Information START
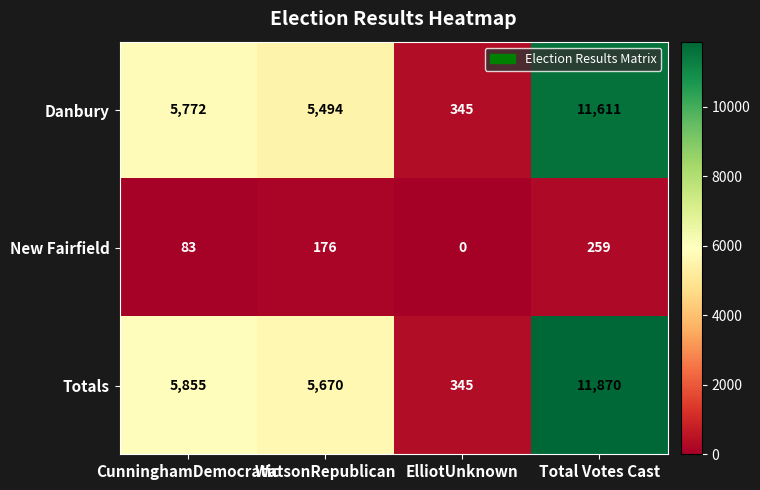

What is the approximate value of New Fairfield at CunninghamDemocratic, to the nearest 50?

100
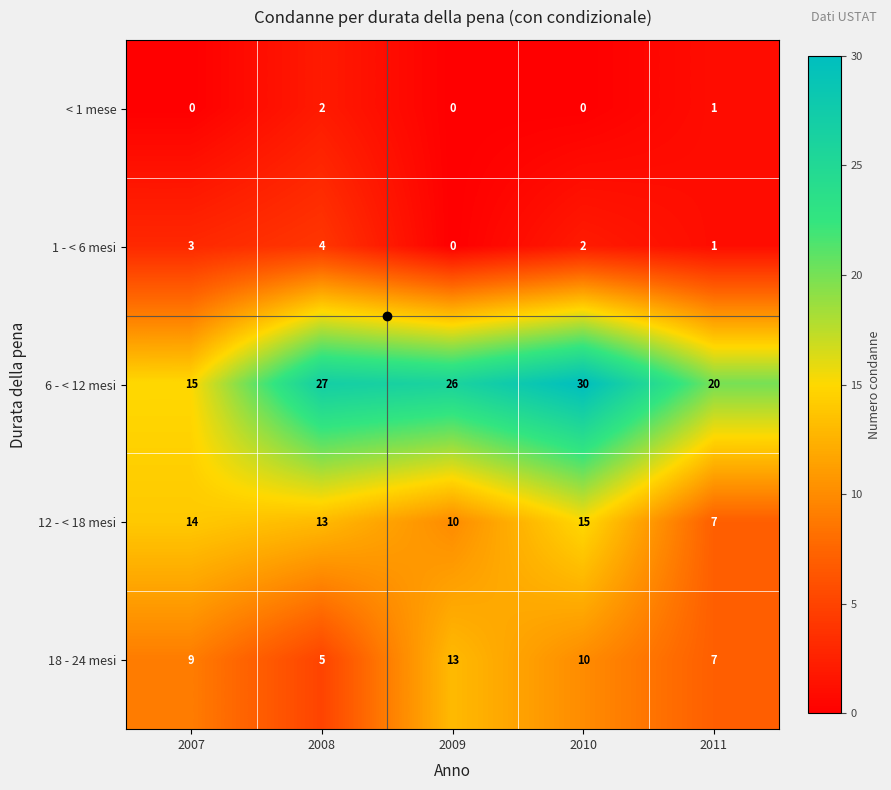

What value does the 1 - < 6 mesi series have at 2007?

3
Information END
Information START
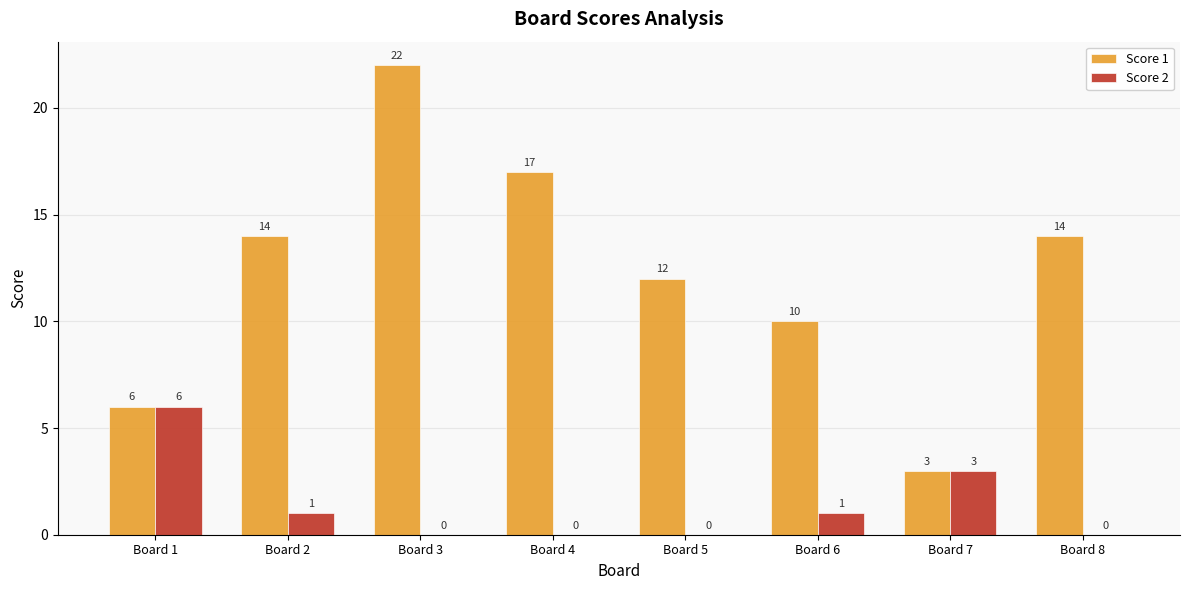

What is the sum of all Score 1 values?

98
Information END
Information START
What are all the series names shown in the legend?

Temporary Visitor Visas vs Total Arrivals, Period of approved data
Information END
Pick out each line in the records above that contains the word "What" and copy it in full. Count only matches with the same case.

What is the approximate value of New Fairfield at CunninghamDemocratic, to the nearest 50?
What value does the 1 - < 6 mesi series have at 2007?
What is the sum of all Score 1 values?
What are all the series names shown in the legend?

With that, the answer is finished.